Motives for the Transition to a Free Market Economy
As Syria seeks to break its economic isolation by integrating into global markets, especially after a 50% loss in GDP since 2010 it will need to attract foreign investment. In addition to liberalizing the economy, the former regime controlled vital sectors through protectionist policies, corruption, and favoritism, which stifled competition and growth.
Another motive, for moving to a free market model, is addressing structural crises. With the collapse of the Syrian pound (SYP) and unemployment rising to 60%, the free market is seen as a solution to stimulate production and create job opportunities.
Foreign Goods Threaten Domestic Growth
Foreign goods have flooded the market at low prices, supported by customs exemptions, threatening local industries such as canned goods and clothing, which are unable to keep up with prices or quality.
Also among the challenges is the devastated economic legacy, including collapsed infrastructure and lack of monetary stability. According to a 2024 study by the World Bank Group, “in 2023, SYP depreciated substantially by 141% against the US dollar, while consumer price inflation is estimated to have risen by 93%, exacerbated by government subsidy cuts.”
The existence of international sanctions, such as the US Caesar Act, hinders reconstruction and limits foreign investment.
Implemented Reforms and Their Impacts
The government removed restrictions on foreign currency trading, liberalizing the exchange rate, which contributed to a 60% reduction in the prices of some goods, but increased the flow of counterfeit dollars.
Among other reforms are the privatization of state-owned companies: The process of transferring ownership of some sectors to the private sector has begun, but it faces the risk of concentrating wealth among a few. Tax and customs exemptions are intended to encourage investment, but they could also lead to flooding the market with imports at the expense of local production if unchecked.

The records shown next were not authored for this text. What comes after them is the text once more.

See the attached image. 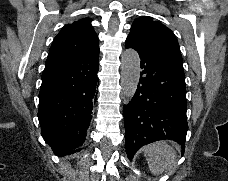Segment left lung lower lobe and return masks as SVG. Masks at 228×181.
Listing matches in <instances>:
<instances>
[{"label": "left lung lower lobe", "mask_w": 228, "mask_h": 181, "mask_svg": "<svg viewBox=\"0 0 228 181\" xmlns=\"http://www.w3.org/2000/svg\"><path fill=\"white\" fill-rule=\"evenodd\" d=\"M140 56L142 71L134 97L125 105V147L129 159L144 145L170 139L181 145L188 130L182 61L143 49L126 40Z\"/></svg>", "instance_id": "1"}]
</instances>
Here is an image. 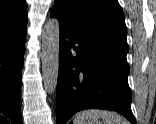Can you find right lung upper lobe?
Here are the masks:
<instances>
[{
	"mask_svg": "<svg viewBox=\"0 0 156 124\" xmlns=\"http://www.w3.org/2000/svg\"><path fill=\"white\" fill-rule=\"evenodd\" d=\"M26 25L25 0H0V31L22 30Z\"/></svg>",
	"mask_w": 156,
	"mask_h": 124,
	"instance_id": "1",
	"label": "right lung upper lobe"
}]
</instances>
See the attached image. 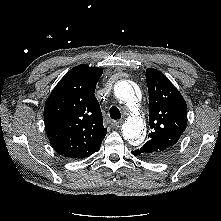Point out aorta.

Recommendations for a Successful Transition
Strengthening protectionist legislation and imposing gradual customs duties to protect emerging industries, while ensuring they do not become a barrier to competition can be beneficial. Reforming institutions by building an independent oversight body to combat corruption and issuing clear competition laws is also key.
International integration by negotiating the gradual lifting of sanctions, while ensuring transparency in the use of foreign aid will vitalize recovery. Finally, supporting the agricultural and industrial sectors through soft loans and modernizing infrastructure to boost local production.
Syria’s transition to a free market economy is not just an option; it’s a necessity to salvage a collapsing system. However, success depends on a delicate balance between openness, protecting social vulnerability, and rebuilding trust through radical institutional reforms.